Récemment, le président de la République du Burundi a lancé la campagne officielle de vente des minerais burundais à l’étranger. Depuis ce jour, le sujet fait couler beaucoup d’encre et de salive. Il est partout, des conversations, que ce soit dans les bars, dans les bureaux ou sur les réseaux sociaux. Pour beaucoup, cette annonce sonne comme une lueur d’espoir dans un contexte économique difficile. Mais derrière cet enthousiasme, une question persiste : cette vente, marque-t-elle réellement le début d’une solution durable aux problèmes financiers du pays, ou s’agit-il d’une illusion collective ?
Depuis plusieurs années, le Burundi fait face à une pénurie chronique de devises étrangères, entraînant des ruptures de produits de première nécessité comme le carburant, les médicaments ou certains denrées alimentaires. Dans un tel contexte, l’exportation officielle des minerais pourrait apparaître comme une bouffée d’oxygène pour l’économie nationale. Le pays dispose en effet de ressources minières : or, coltan, nickel, terres rares,… des richesses naturelles qui, jusqu’à présent, ont très peu profité aux caisses de l’État. D’après l’analyse du Parcem, le secteur minier contribue à 1 % du PIB au Burundi.
Entre rumeurs et réalités
Cependant, au milieu de ce vent d’optimisme, certaines rumeurs circulent déjà. Beaucoup affirment que la récente baisse du taux du dollar observée au Burundi serait due à la vente de ces minerais. Pourtant, selon Faustin Ndikumana du Parcem, ces minerais n’ont même pas encore atteint leur destination. Autrement dit, il est encore trop tôt pour attribuer toute appréciation monétaire à cette nouvelle politique d’exportation.
Les défis de la fraude et des circuits parallèles
La réalité est plus complexe. Pendant longtemps, l’exploitation minière au Burundi a été dominée par des circuits parallèles et des pratiques artisanales. Depuis plusieurs années, les autorités alertent sur la vente illégale et la fraude dans le secteur minier, mais ce fléau persiste malgré les mises en garde répétées.
En 2022, le président de la République du Burundi a soulevé le problème de l’exploitation illicite des minerais dans la province de Kayanza. Il a déclaré qu’il existait plusieurs sites d’extraction, mais que les minerais n’étaient jamais visibles, laissant planer le doute sur la destination réelle de ces ressources. Le Chef de l’État a même cité certains noms bien connus dans le monde des affaires, soupçonnés d’être impliqués dans ces activités illégales. Ce commerce illicite prive le pays de recettes considérables et affaiblit la transparence du secteur.
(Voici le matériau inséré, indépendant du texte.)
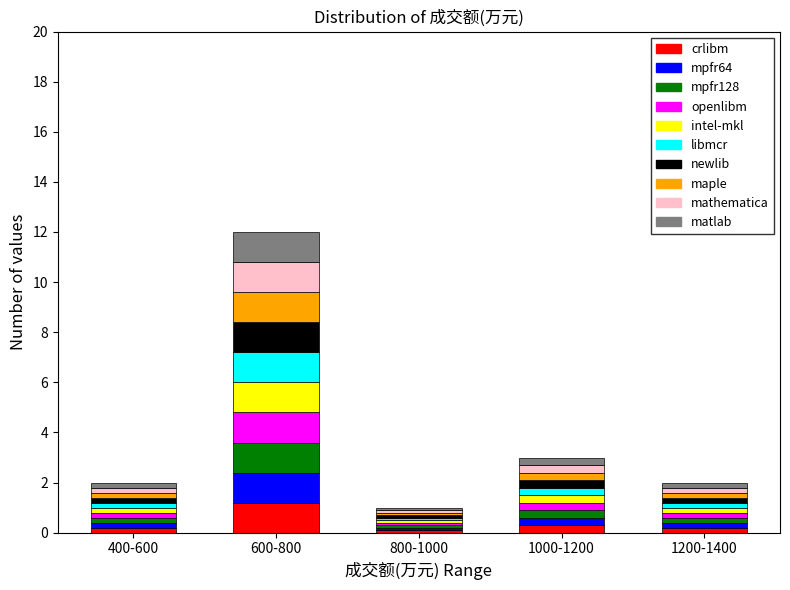

At which category is the sum across all series the highest?

600-800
La valeur ajoutée, l’autre talon d’Achille
Un autre problème majeur est que les pays producteurs, dont le Burundi, ne bénéficient pas pleinement de leurs ressources. Trop souvent, les minerais sont exportés à l’état brut, sans aucune transformation ou valorisation locale. Cette pratique prive les économies nationales de la valeur ajoutée qui aurait pu être créée par des activités de transformation, de raffinement. En conséquence, peu d’emplois durables sont créés, les recettes fiscales restent limitées, et les retombées économiques pour les communautés locales restent faibles.
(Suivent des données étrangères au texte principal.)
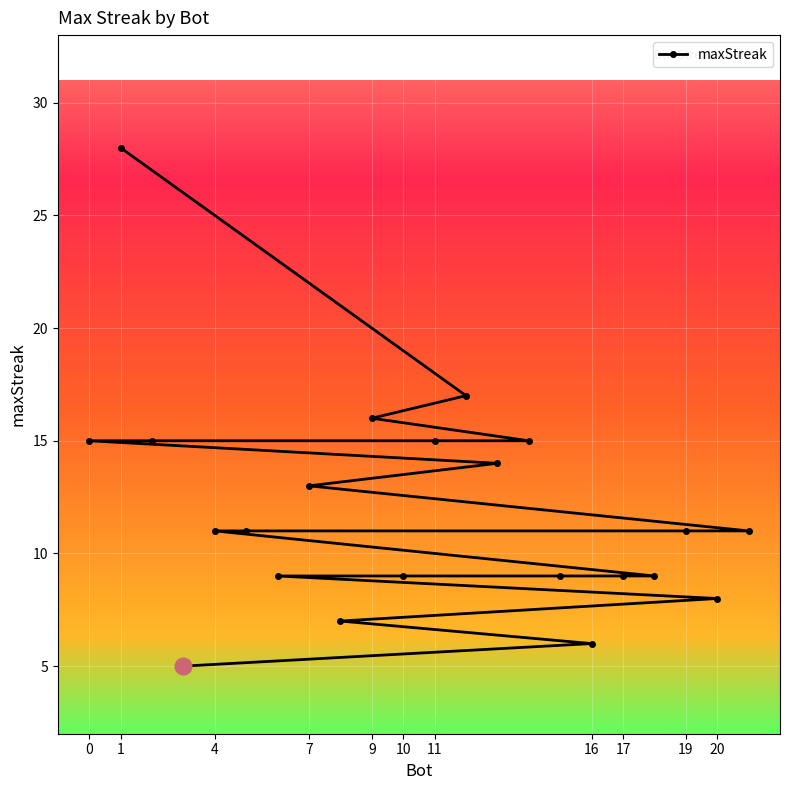

What is the minimum value shown in the chart?

5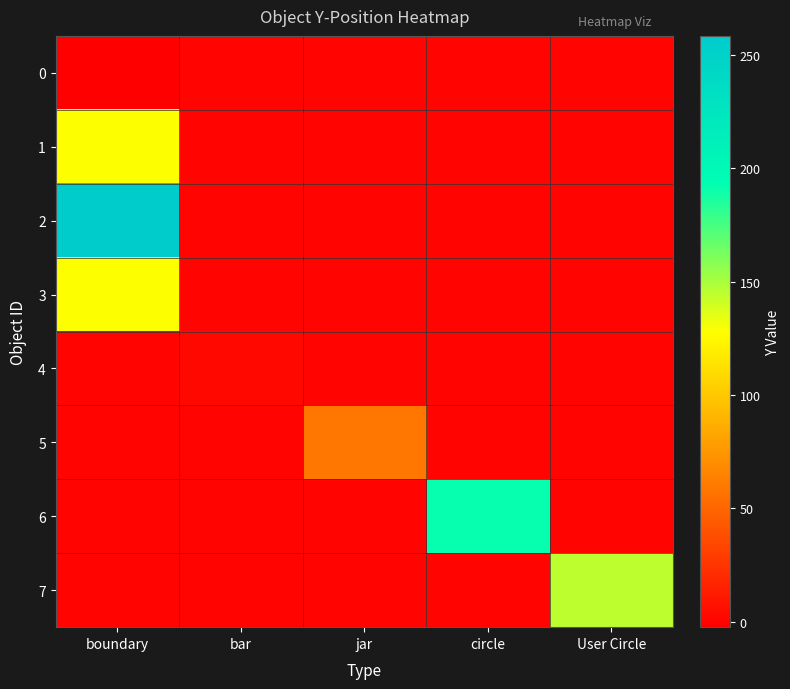

Count the number of categories in the chart.

5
Une gestion transparente s’impose
Ainsi, même si les autorités affichent leur volonté de mettre de l’ordre dans ce domaine, la réussite de cette initiative dépendra avant tout de la capacité de l’État à contrôler toute la chaîne d’exploitation et de commercialisation. Il est donc essentiel que cette campagne ne se limite pas à une opération de communication, mais qu’elle soit accompagnée d’une véritable réforme structurelle : encadrement des coopératives, mécanismes de traçabilité, contrats transparents avec les partenaires étrangers, et surtout une redistribution équitable des bénéfices.
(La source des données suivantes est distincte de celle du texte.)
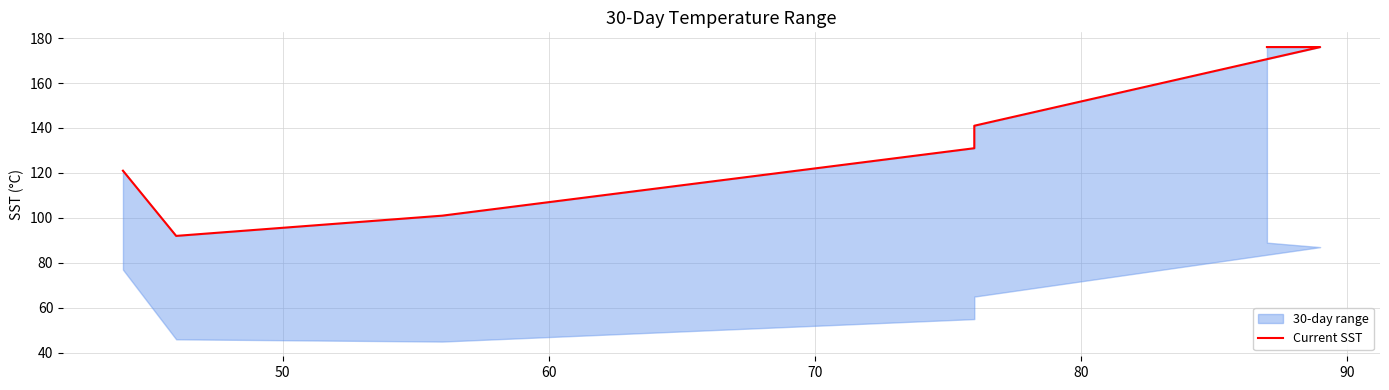

How many categories are shown in the chart?

7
La vente officielle des minerais burundais à l’étranger est une opportunité historique. Si elle est bien gérée, elle pourrait renforcer les réserves en devises, stabiliser le franc burundais et financer le développement national. Mais si elle est mal encadrée, elle ne sera qu’une illusion de plus, une promesse de prospérité qui s’évapore avant même que les minerais n’atteignent leur destination.